# EXERCISE
In the forum thread below on testing an R/O system, what does ehanes7612 say makes the left cube freeze milkier?

# EXCERPTED TEXT
^^^^^^^^

# Completely scientific way of testing my R/O system



## silence882 (Apr 27, 2017)

Before on the left, after on the right.





--Stephen


----------



## abax (Apr 27, 2017)

The scientific method is for everybody!!!


----------



## NYEric (Apr 28, 2017)

See!


----------



## Ozpaph (Apr 28, 2017)

what is the experiment?


----------



## Mark Karayannis (Apr 28, 2017)

I,m waiting Stephen


----------



## ehanes7612 (Apr 28, 2017)

the milkier left cube freezes this way because of impurities/minerals in the water..the right cube has significantly less impurities/minerals so it freezes clearer
pretty clever


----------



## Bjorn (Apr 28, 2017)

ehanes7612 said:


> the milkier left cube freezes this way because of impurities/minerals in the water..the right cube has significantly less impurities/minerals so it freezes clearer
> pretty clever



The water has more dissolved gases before the RO unit. That is what this Experiment tells me


----------



## NYEric (Apr 28, 2017)

^^^^^^^^

# MATERIAL SHOWN
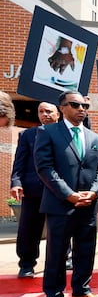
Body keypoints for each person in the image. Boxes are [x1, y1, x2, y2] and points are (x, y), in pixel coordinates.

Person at [34, 91, 98, 297]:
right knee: (56, 254)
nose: (81, 108)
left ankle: (81, 291)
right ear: (62, 107)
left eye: (84, 105)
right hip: (60, 205)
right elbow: (45, 168)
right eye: (75, 104)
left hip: (88, 204)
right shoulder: (48, 132)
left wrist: (94, 192)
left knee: (86, 249)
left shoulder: (94, 138)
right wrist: (70, 195)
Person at [11, 102, 60, 278]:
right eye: (41, 111)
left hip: (59, 190)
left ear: (58, 114)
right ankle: (26, 264)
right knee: (28, 228)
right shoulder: (27, 135)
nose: (45, 114)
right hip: (33, 190)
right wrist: (16, 182)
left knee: (61, 227)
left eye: (49, 111)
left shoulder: (66, 134)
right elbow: (19, 161)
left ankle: (65, 258)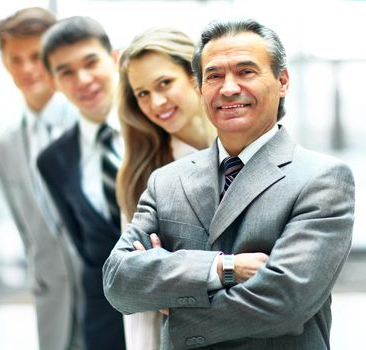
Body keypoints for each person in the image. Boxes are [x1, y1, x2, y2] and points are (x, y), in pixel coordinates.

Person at [103, 18, 355, 350]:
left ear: (282, 80)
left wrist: (173, 305)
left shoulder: (322, 178)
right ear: (200, 87)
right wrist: (224, 268)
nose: (229, 88)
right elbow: (118, 281)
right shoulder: (165, 181)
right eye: (215, 76)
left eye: (246, 72)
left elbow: (286, 302)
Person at [116, 27, 216, 349]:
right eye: (142, 93)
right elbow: (138, 295)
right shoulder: (141, 175)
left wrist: (170, 275)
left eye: (164, 84)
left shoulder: (253, 149)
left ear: (194, 74)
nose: (156, 102)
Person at [36, 16, 125, 350]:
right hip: (105, 324)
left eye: (91, 63)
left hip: (180, 312)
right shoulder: (52, 161)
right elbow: (86, 244)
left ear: (114, 59)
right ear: (54, 81)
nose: (83, 80)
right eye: (66, 72)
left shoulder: (157, 128)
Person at [0, 7, 83, 350]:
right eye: (14, 58)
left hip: (108, 297)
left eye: (36, 56)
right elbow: (25, 226)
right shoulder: (6, 144)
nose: (27, 68)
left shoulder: (90, 124)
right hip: (51, 302)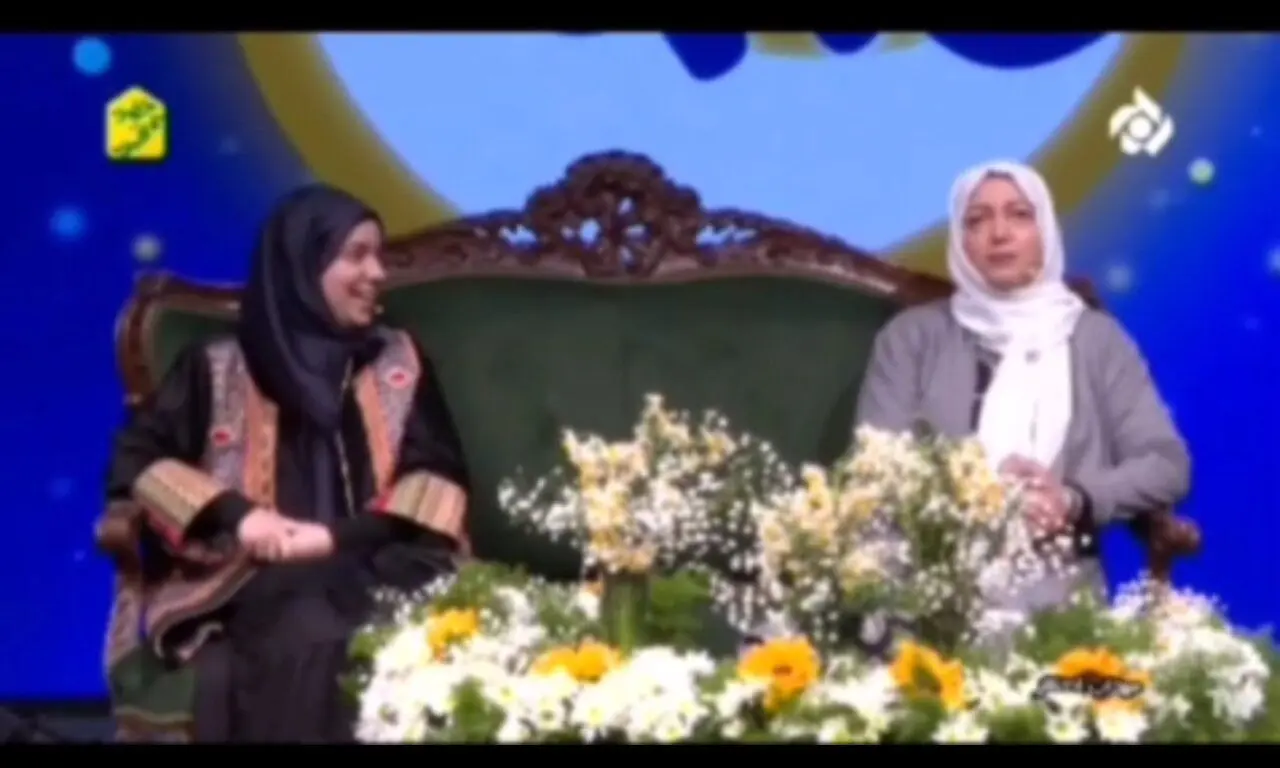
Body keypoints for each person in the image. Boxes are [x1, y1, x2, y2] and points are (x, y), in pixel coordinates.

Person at [97, 184, 470, 743]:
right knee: (306, 622)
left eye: (379, 255)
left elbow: (437, 476)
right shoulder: (216, 366)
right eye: (357, 255)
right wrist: (242, 518)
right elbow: (137, 462)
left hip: (379, 563)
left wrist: (332, 538)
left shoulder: (400, 360)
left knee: (346, 624)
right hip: (248, 574)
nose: (377, 273)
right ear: (302, 266)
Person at [855, 160, 1191, 613]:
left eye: (1019, 215)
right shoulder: (912, 338)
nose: (999, 233)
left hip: (1060, 602)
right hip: (933, 596)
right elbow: (876, 471)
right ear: (961, 241)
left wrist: (1073, 499)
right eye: (978, 220)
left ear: (1045, 232)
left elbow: (1166, 465)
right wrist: (981, 500)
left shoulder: (1096, 340)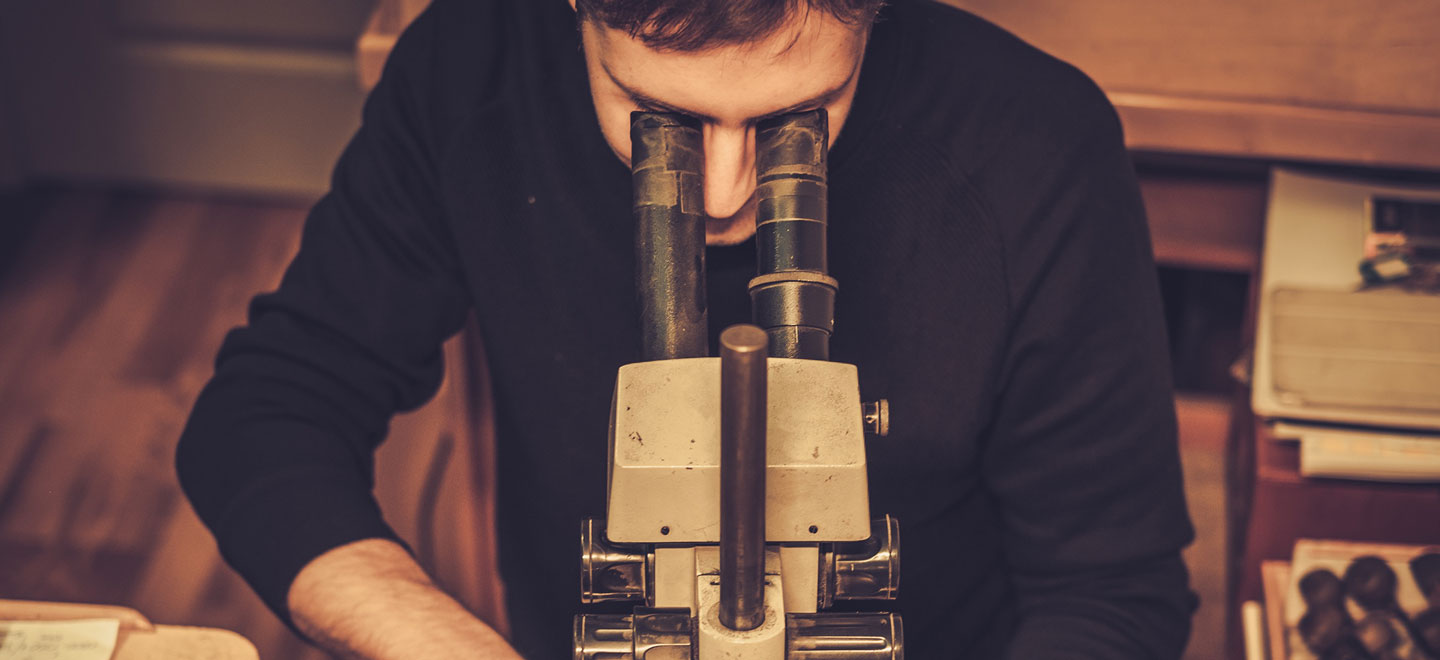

^^^^^^^^

# EXPECTED ANSWER
Impurities and minerals in the water make the left cube freeze milkier.